(Entries taken from a collection)
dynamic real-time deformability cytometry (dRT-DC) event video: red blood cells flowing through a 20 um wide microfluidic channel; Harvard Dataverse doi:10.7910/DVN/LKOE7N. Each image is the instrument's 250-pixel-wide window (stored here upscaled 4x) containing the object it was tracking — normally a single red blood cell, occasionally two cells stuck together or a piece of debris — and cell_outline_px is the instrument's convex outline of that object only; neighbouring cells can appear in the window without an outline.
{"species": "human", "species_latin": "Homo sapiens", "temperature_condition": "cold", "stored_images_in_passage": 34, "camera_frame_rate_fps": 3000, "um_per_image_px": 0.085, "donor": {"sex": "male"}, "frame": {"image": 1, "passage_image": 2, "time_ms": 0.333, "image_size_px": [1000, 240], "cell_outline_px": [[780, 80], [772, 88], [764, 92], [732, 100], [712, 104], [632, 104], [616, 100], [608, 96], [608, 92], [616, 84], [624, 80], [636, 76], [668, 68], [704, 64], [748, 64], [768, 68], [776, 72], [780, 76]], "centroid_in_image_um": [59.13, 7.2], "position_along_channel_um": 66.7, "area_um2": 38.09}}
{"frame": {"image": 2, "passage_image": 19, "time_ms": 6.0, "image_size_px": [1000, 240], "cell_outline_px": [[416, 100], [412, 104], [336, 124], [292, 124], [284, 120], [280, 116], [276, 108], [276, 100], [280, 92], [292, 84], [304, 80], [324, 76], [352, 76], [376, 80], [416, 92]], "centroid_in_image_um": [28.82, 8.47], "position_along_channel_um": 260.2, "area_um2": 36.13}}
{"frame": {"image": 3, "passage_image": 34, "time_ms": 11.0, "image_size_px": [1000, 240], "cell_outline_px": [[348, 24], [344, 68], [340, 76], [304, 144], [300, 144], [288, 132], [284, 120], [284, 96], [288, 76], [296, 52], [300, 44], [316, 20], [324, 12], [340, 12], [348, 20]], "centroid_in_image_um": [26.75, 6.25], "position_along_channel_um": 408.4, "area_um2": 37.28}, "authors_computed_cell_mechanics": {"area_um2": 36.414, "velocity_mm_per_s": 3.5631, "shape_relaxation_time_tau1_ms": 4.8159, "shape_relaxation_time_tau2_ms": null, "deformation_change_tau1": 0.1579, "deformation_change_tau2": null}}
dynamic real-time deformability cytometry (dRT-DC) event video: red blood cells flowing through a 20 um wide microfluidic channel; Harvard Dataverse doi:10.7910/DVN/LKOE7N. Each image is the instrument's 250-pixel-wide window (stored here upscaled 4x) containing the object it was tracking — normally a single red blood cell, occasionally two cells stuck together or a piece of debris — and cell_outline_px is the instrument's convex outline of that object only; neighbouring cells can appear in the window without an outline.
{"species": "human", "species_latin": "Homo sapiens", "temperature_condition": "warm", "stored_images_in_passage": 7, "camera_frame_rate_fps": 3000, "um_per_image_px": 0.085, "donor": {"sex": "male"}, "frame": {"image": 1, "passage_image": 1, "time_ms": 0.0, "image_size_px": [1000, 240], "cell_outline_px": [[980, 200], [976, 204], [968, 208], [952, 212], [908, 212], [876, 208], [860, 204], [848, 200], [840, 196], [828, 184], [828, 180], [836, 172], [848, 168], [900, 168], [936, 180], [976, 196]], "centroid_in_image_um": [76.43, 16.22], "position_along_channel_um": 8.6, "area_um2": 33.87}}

**Goal**. The records above should all be quoted exactly, please.

**Completed task**.
dynamic real-time deformability cytometry (dRT-DC) event video: red blood cells flowing through a 20 um wide microfluidic channel; Harvard Dataverse doi:10.7910/DVN/LKOE7N. Each image is the instrument's 250-pixel-wide window (stored here upscaled 4x) containing the object it was tracking — normally a single red blood cell, occasionally two cells stuck together or a piece of debris — and cell_outline_px is the instrument's convex outline of that object only; neighbouring cells can appear in the window without an outline.
{"species": "human", "species_latin": "Homo sapiens", "temperature_condition": "cold", "stored_images_in_passage": 34, "camera_frame_rate_fps": 3000, "um_per_image_px": 0.085, "donor": {"sex": "male"}, "frame": {"image": 1, "passage_image": 2, "time_ms": 0.333, "image_size_px": [1000, 240], "cell_outline_px": [[780, 80], [772, 88], [764, 92], [732, 100], [712, 104], [632, 104], [616, 100], [608, 96], [608, 92], [616, 84], [624, 80], [636, 76], [668, 68], [704, 64], [748, 64], [768, 68], [776, 72], [780, 76]], "centroid_in_image_um": [59.13, 7.2], "position_along_channel_um": 66.7, "area_um2": 38.09}}
{"frame": {"image": 2, "passage_image": 19, "time_ms": 6.0, "image_size_px": [1000, 240], "cell_outline_px": [[416, 100], [412, 104], [336, 124], [292, 124], [284, 120], [280, 116], [276, 108], [276, 100], [280, 92], [292, 84], [304, 80], [324, 76], [352, 76], [376, 80], [416, 92]], "centroid_in_image_um": [28.82, 8.47], "position_along_channel_um": 260.2, "area_um2": 36.13}}
{"frame": {"image": 3, "passage_image": 34, "time_ms": 11.0, "image_size_px": [1000, 240], "cell_outline_px": [[348, 24], [344, 68], [340, 76], [304, 144], [300, 144], [288, 132], [284, 120], [284, 96], [288, 76], [296, 52], [300, 44], [316, 20], [324, 12], [340, 12], [348, 20]], "centroid_in_image_um": [26.75, 6.25], "position_along_channel_um": 408.4, "area_um2": 37.28}, "authors_computed_cell_mechanics": {"area_um2": 36.414, "velocity_mm_per_s": 3.5631, "shape_relaxation_time_tau1_ms": 4.8159, "shape_relaxation_time_tau2_ms": null, "deformation_change_tau1": 0.1579, "deformation_change_tau2": null}}
dynamic real-time deformability cytometry (dRT-DC) event video: red blood cells flowing through a 20 um wide microfluidic channel; Harvard Dataverse doi:10.7910/DVN/LKOE7N. Each image is the instrument's 250-pixel-wide window (stored here upscaled 4x) containing the object it was tracking — normally a single red blood cell, occasionally two cells stuck together or a piece of debris — and cell_outline_px is the instrument's convex outline of that object only; neighbouring cells can appear in the window without an outline.
{"species": "human", "species_latin": "Homo sapiens", "temperature_condition": "warm", "stored_images_in_passage": 7, "camera_frame_rate_fps": 3000, "um_per_image_px": 0.085, "donor": {"sex": "male"}, "frame": {"image": 1, "passage_image": 1, "time_ms": 0.0, "image_size_px": [1000, 240], "cell_outline_px": [[980, 200], [976, 204], [968, 208], [952, 212], [908, 212], [876, 208], [860, 204], [848, 200], [840, 196], [828, 184], [828, 180], [836, 172], [848, 168], [900, 168], [936, 180], [976, 196]], "centroid_in_image_um": [76.43, 16.22], "position_along_channel_um": 8.6, "area_um2": 33.87}}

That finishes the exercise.